1 ... Compressor, 2 ... Condensing heat exchanger, 3 ... Expansion valve, 4 ... Evaporating heat exchanger, 5a, 5b ... Condensing heat exchanger body part, 6 ...
Tube plate, 7 ... Heat transfer tube, 8 ... Cooling water folding side flange, 9
... Intermediate flange, 10 ... Cooling water inlet / outlet side flange, 11
... Refrigerant inlet, 12 ... Refrigerant outlet, 13 ... Cooling water inlet, 14
... cooling water outlet, 15 ... partitioning member, 16 ... evaporation heat exchanger body, 17 ... refrigerant return side flange, 18 ... refrigerant inlet / outlet side flange, 19 ... cooling water inlet, 20 ... cooling water outlet, 21
... A partition that divides the refrigerant passage.
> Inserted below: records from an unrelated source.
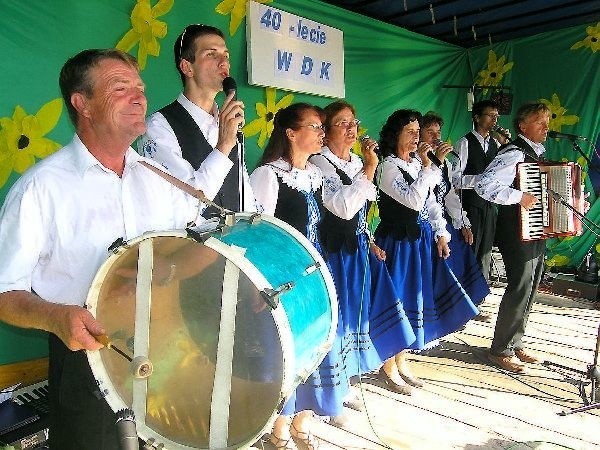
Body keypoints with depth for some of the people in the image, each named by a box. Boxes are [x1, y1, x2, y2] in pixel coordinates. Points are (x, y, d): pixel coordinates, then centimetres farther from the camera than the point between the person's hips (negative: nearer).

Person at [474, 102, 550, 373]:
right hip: (518, 236, -9)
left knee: (529, 290, 15)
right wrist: (518, 196, -27)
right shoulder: (514, 153, -16)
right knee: (519, 290, -4)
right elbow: (483, 184, -29)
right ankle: (501, 350, 10)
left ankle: (515, 343, 28)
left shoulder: (536, 153, 13)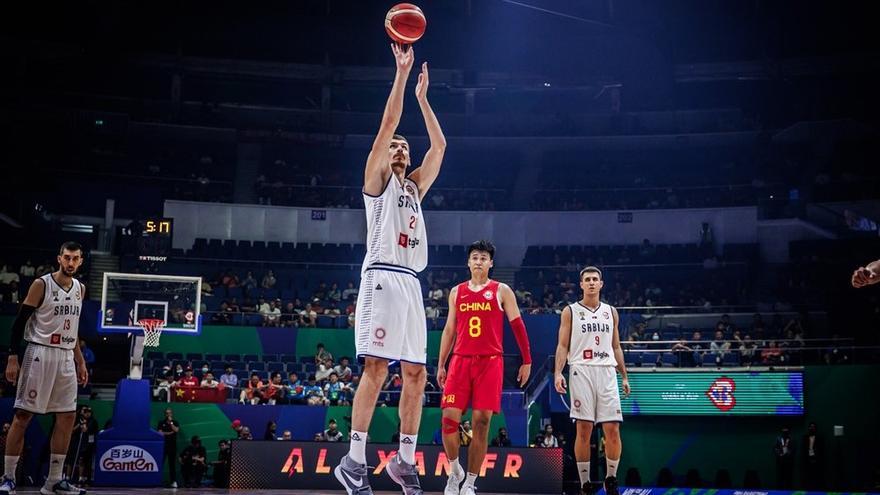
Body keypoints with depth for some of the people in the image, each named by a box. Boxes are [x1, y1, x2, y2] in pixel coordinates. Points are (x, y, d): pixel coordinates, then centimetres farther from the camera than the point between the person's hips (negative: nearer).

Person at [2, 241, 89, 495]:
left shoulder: (80, 288, 11)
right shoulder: (41, 284, -7)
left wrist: (80, 361, 17)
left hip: (66, 358, 6)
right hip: (40, 354, -6)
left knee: (67, 417, 2)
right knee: (23, 415, -4)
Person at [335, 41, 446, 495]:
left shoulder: (415, 186, 25)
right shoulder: (377, 180, 8)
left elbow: (439, 145, 23)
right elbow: (388, 125, -1)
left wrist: (423, 96, 26)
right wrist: (401, 74, 1)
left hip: (410, 284, 7)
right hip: (382, 279, -7)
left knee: (416, 374, 4)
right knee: (376, 368, -15)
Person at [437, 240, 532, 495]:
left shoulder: (502, 291, 5)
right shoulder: (457, 292, 14)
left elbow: (517, 326, 4)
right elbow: (449, 330, 17)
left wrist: (527, 361, -2)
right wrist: (440, 365, 12)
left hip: (490, 362, -2)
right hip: (460, 360, 2)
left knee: (481, 422, -4)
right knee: (449, 418, -7)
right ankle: (454, 470, 16)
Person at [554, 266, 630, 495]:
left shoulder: (611, 312, 15)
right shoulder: (570, 311, 5)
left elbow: (616, 347, 19)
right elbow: (563, 346, 1)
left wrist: (624, 376, 14)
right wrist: (558, 373, -12)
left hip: (606, 372, 3)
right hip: (581, 372, -3)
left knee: (612, 429, -3)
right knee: (584, 429, -3)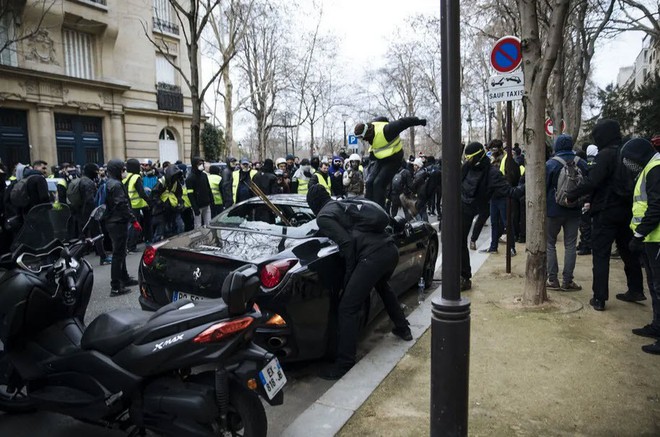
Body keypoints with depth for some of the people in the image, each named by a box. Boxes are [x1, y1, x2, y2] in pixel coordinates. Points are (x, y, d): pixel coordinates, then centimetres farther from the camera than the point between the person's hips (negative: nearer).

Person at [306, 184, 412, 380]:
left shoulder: (323, 216, 3)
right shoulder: (343, 204, 25)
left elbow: (347, 242, -8)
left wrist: (349, 274, 1)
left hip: (373, 256, -9)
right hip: (391, 248, 9)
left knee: (347, 309, -2)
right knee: (382, 286, 37)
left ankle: (344, 364, 0)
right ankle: (402, 329, 49)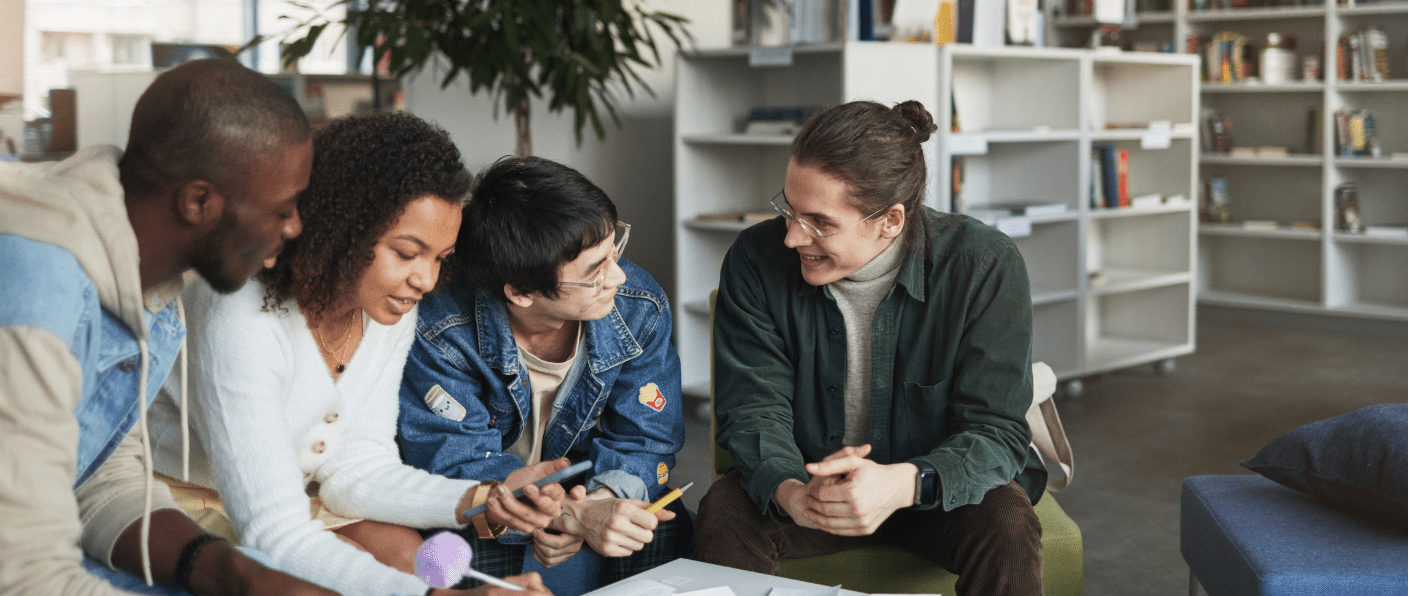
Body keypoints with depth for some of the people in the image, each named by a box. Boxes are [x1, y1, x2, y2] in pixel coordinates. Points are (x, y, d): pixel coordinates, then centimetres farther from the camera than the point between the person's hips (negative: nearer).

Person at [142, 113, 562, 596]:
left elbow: (355, 468, -8)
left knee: (405, 551, -18)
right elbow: (274, 536, -36)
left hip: (295, 491, 6)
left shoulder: (391, 309, -10)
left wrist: (480, 498, -24)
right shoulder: (242, 320, -34)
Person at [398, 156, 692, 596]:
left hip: (589, 491, 3)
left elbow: (644, 440, -9)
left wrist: (603, 497, -33)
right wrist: (575, 514, -40)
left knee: (666, 531, -25)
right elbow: (456, 463, -25)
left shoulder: (640, 308, -15)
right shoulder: (441, 334, -27)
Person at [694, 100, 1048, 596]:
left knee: (1005, 525, -31)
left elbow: (996, 430, -20)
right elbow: (753, 407, -12)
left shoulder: (985, 267, -18)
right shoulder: (756, 261, -12)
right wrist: (789, 492, -37)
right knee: (725, 513, -29)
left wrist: (903, 484, -42)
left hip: (934, 492, 0)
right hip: (805, 486, 1)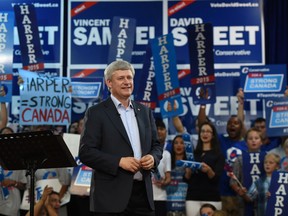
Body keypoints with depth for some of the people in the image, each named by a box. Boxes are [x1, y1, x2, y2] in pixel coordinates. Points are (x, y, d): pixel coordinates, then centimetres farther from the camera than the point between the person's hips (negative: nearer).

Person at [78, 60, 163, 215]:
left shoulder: (144, 111, 14)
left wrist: (153, 158, -4)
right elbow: (85, 152, -9)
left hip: (143, 191, 5)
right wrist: (119, 161, -18)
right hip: (111, 194, -5)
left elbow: (156, 145, 18)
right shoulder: (96, 113, -2)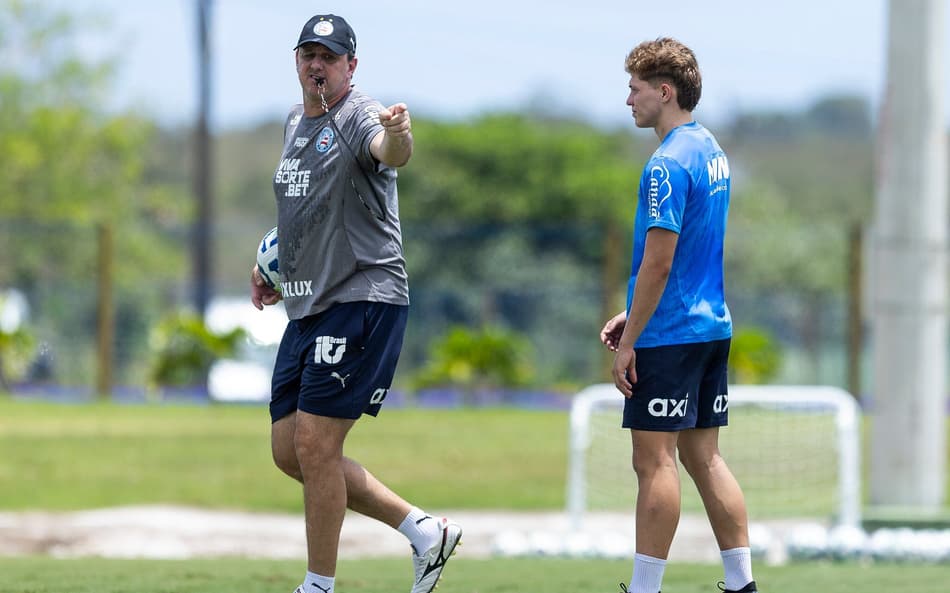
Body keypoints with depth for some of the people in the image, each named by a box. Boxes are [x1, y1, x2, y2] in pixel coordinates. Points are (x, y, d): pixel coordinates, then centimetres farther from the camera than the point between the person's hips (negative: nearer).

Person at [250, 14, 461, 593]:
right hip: (309, 307, 9)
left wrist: (398, 134, -61)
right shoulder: (297, 123, 15)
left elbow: (391, 153, -38)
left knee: (315, 446, -11)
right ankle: (423, 530, 16)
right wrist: (277, 266, 19)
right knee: (290, 450, 9)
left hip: (363, 300, -9)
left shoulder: (359, 117, -13)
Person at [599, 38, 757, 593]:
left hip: (669, 336, -9)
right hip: (712, 324, 9)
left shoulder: (669, 163, -17)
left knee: (655, 459, -5)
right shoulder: (711, 150, 13)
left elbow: (658, 263, -19)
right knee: (703, 457, 11)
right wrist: (631, 317, 20)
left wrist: (629, 342, -14)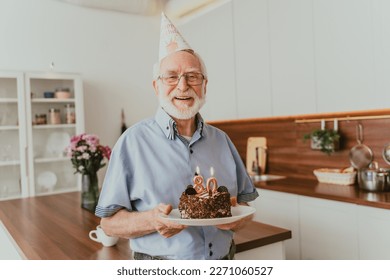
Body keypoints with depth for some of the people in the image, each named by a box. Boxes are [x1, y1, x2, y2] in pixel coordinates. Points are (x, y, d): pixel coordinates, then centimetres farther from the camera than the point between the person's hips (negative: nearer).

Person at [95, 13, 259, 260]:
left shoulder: (221, 140, 1)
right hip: (161, 273, -4)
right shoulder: (134, 140, -12)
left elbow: (247, 198, 9)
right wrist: (152, 221, -28)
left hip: (224, 260, 4)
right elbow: (109, 221, -11)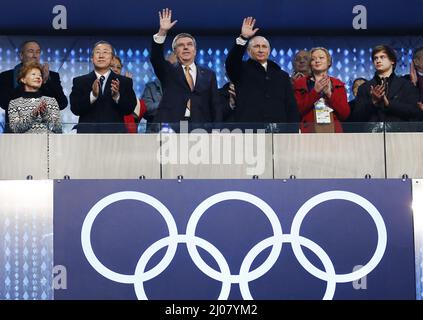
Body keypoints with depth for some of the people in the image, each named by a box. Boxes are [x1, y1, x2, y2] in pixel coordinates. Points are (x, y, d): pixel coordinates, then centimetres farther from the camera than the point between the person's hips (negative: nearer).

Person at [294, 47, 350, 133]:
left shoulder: (338, 84, 14)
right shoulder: (300, 83, 10)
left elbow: (345, 114, 4)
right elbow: (297, 112, -2)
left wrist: (329, 94, -7)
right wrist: (315, 91, -10)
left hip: (333, 130, 1)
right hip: (309, 131, -1)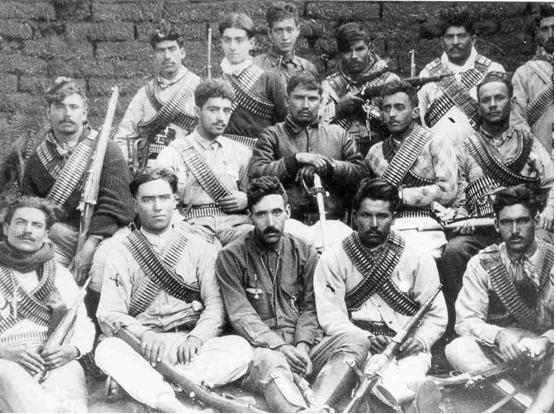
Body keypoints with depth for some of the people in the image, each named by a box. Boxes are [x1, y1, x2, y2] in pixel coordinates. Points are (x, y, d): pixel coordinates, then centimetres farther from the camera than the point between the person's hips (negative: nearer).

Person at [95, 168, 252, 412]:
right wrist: (143, 334, -21)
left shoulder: (200, 248, 11)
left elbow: (216, 303, 1)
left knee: (240, 349, -27)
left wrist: (196, 337, -19)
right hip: (143, 348, 0)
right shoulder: (121, 256, 10)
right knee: (107, 350, -31)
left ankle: (134, 381, -33)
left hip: (190, 348, 1)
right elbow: (108, 314, -1)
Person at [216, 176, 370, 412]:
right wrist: (280, 346, -20)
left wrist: (302, 345, -10)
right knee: (270, 361, -38)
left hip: (301, 349, 4)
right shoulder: (231, 257, 1)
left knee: (357, 342, -21)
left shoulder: (305, 253, 13)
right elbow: (241, 315, -7)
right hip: (259, 349, -4)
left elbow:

 ─────────────────────────────────────────────────── ─── Continuation of the front page (72) Inventor Tetsuji Yamashita 390 Muramatsu, Shimizu-shi, Shizuoka Hitachi Air Conditioning Systems Division (72) Inventor Tadanori Kajimoto 715 Miyakazo Shimizu, Shizuoka Kay Corporation Co., Ltd.

Claims (4)

[Claims] 1. A heat transfer tube group which is divided into a plurality of groups in which the flow directions of fluids in the heat transfer tube are opposite to each other, and a pipe which is provided at both ends of the heat transfer tube group and penetrates through the heat transfer tube group. A tube plate to be fixed, a shell-and-tube heat exchanger having a tubular body containing the heat transfer tube group and the tube plate is connected in series with a tubular intermediate flange, and the shell and tube type heat exchanger are connected to the inside of the intermediate flange. In a heat exchanger having a configuration in which one end of a tube group is opened, and the partition member is attached between the tube plates so as to divide a passage in the intermediate flange for each fluid flow direction, the partition member is A heat exchanger characterized in that a tube plate of a portion to which the partition member is attached is formed in a shape corresponding to a strain amount generated when the heat transfer tube is expanded and fixed. 2. A heat transfer tube group which is divided into a plurality of groups in which the flow directions of the fluid in the heat transfer tube are opposite to each other, and a pipe which is provided at both ends of the heat transfer tube group and penetrates through the heat transfer tube group. Inlet / outlet of fluid in the heat transfer tube by connecting tubular flanges on both sides of a shell-and-tube heat exchanger having a tube plate to be fixed and a tube body containing the heat transfer tube group and the tube plate In the heat exchanger having a partition member attached to the tube sheet so as to divide the passage inside the flange for each fluid flow direction, the partition member is a portion to which the partition member is attached. A heat exchanger characterized in that the tube plate has a shape corresponding to the amount of strain generated when expanding and fixing the heat transfer tube. 3. The method according to claim 1, wherein when the maximum strain amount of the tube sheet is σmax and the inner diameter when the body is a cylinder is D, a portion of the partition member which is in contact with the tube sheet is: Angle D at the base D and both sides of the base D (θ = arc tan
(2σmax / D)) A heat exchanger characterized by being processed so as to be in contact with an isosceles triangle of an isosceles triangle. 4. In claim 1 or 2, when the maximum strain amount of the tube sheet is σmax and the inner diameter when the body is cylindrical is D, the location of the partition member that contacts the tube sheet is: radius R (R = a / 2sinθ, a 2 = σmax 2 + D 2/4,
A heat exchanger characterized by being processed so as to contact an arc represented by θ = arc tan (2σmax / D)).